Saved data entries
··········

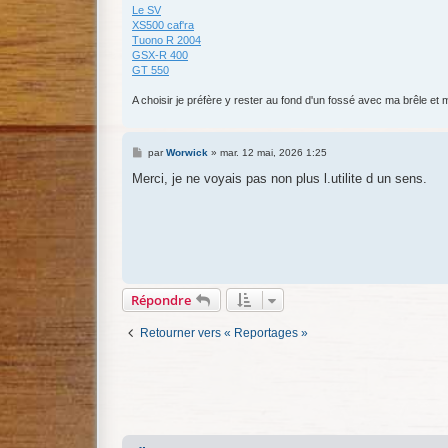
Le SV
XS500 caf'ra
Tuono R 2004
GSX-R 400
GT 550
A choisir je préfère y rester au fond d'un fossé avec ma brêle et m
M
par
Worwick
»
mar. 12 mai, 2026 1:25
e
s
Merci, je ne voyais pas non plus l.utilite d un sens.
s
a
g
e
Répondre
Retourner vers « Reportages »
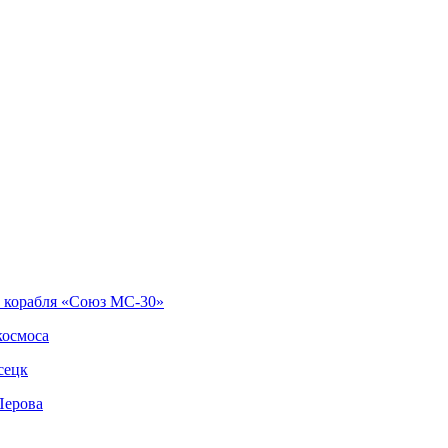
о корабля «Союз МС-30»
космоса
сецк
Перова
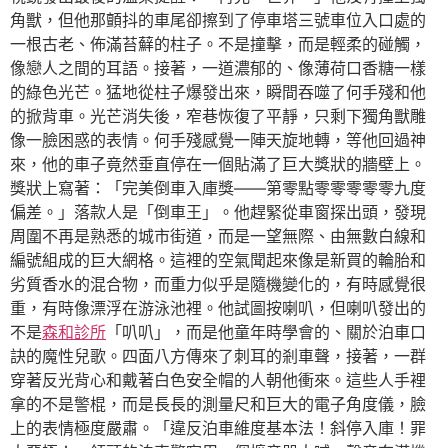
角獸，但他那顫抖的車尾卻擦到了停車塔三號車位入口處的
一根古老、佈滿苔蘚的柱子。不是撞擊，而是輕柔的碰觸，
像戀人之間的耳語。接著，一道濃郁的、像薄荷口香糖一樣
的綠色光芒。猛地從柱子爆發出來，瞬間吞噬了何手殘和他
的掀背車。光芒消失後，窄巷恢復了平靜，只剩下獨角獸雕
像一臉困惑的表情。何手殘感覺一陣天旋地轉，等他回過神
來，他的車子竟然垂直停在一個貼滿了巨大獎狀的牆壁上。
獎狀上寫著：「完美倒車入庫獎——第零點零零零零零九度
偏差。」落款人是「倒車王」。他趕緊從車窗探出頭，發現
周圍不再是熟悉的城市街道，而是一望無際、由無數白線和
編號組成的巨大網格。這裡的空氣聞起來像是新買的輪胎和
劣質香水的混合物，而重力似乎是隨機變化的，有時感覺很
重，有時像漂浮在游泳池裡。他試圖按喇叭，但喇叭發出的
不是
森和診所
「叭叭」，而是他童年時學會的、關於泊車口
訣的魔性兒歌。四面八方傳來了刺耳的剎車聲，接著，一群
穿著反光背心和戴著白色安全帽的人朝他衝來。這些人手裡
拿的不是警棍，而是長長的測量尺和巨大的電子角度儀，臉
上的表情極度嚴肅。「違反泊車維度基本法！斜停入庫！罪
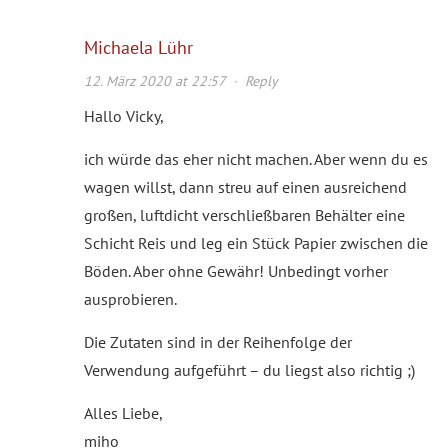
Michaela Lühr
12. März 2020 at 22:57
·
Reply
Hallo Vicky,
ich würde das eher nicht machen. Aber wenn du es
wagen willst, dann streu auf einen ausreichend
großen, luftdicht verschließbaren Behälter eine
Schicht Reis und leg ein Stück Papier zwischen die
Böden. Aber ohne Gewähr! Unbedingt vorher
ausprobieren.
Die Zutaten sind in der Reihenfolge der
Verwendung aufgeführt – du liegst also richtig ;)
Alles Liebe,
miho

··········

§ Required action: Leave out the images and copy every record above exactly.

§ Solution to this exercise:
Le SV
XS500 caf'ra
Tuono R 2004
GSX-R 400
GT 550
A choisir je préfère y rester au fond d'un fossé avec ma brêle et m
M
par
Worwick
»
mar. 12 mai, 2026 1:25
e
s
Merci, je ne voyais pas non plus l.utilite d un sens.
s
a
g
e
Répondre
Retourner vers « Reportages »
о корабля «Союз МС-30»
космоса
сецк
Перова
角獸，但他那顫抖的車尾卻擦到了停車塔三號車位入口處的
一根古老、佈滿苔蘚的柱子。不是撞擊，而是輕柔的碰觸，
像戀人之間的耳語。接著，一道濃郁的、像薄荷口香糖一樣
的綠色光芒。猛地從柱子爆發出來，瞬間吞噬了何手殘和他
的掀背車。光芒消失後，窄巷恢復了平靜，只剩下獨角獸雕
像一臉困惑的表情。何手殘感覺一陣天旋地轉，等他回過神
來，他的車子竟然垂直停在一個貼滿了巨大獎狀的牆壁上。
獎狀上寫著：「完美倒車入庫獎——第零點零零零零零九度
偏差。」落款人是「倒車王」。他趕緊從車窗探出頭，發現
周圍不再是熟悉的城市街道，而是一望無際、由無數白線和
編號組成的巨大網格。這裡的空氣聞起來像是新買的輪胎和
劣質香水的混合物，而重力似乎是隨機變化的，有時感覺很
重，有時像漂浮在游泳池裡。他試圖按喇叭，但喇叭發出的
不是
森和診所
「叭叭」，而是他童年時學會的、關於泊車口
訣的魔性兒歌。四面八方傳來了刺耳的剎車聲，接著，一群
穿著反光背心和戴著白色安全帽的人朝他衝來。這些人手裡
拿的不是警棍，而是長長的測量尺和巨大的電子角度儀，臉
上的表情極度嚴肅。「違反泊車維度基本法！斜停入庫！罪
Michaela Lühr
12. März 2020 at 22:57
·
Reply
Hallo Vicky,
ich würde das eher nicht machen. Aber wenn du es
wagen willst, dann streu auf einen ausreichend
großen, luftdicht verschließbaren Behälter eine
Schicht Reis und leg ein Stück Papier zwischen die
Böden. Aber ohne Gewähr! Unbedingt vorher
ausprobieren.
Die Zutaten sind in der Reihenfolge der
Verwendung aufgeführt – du liegst also richtig ;)
Alles Liebe,
miho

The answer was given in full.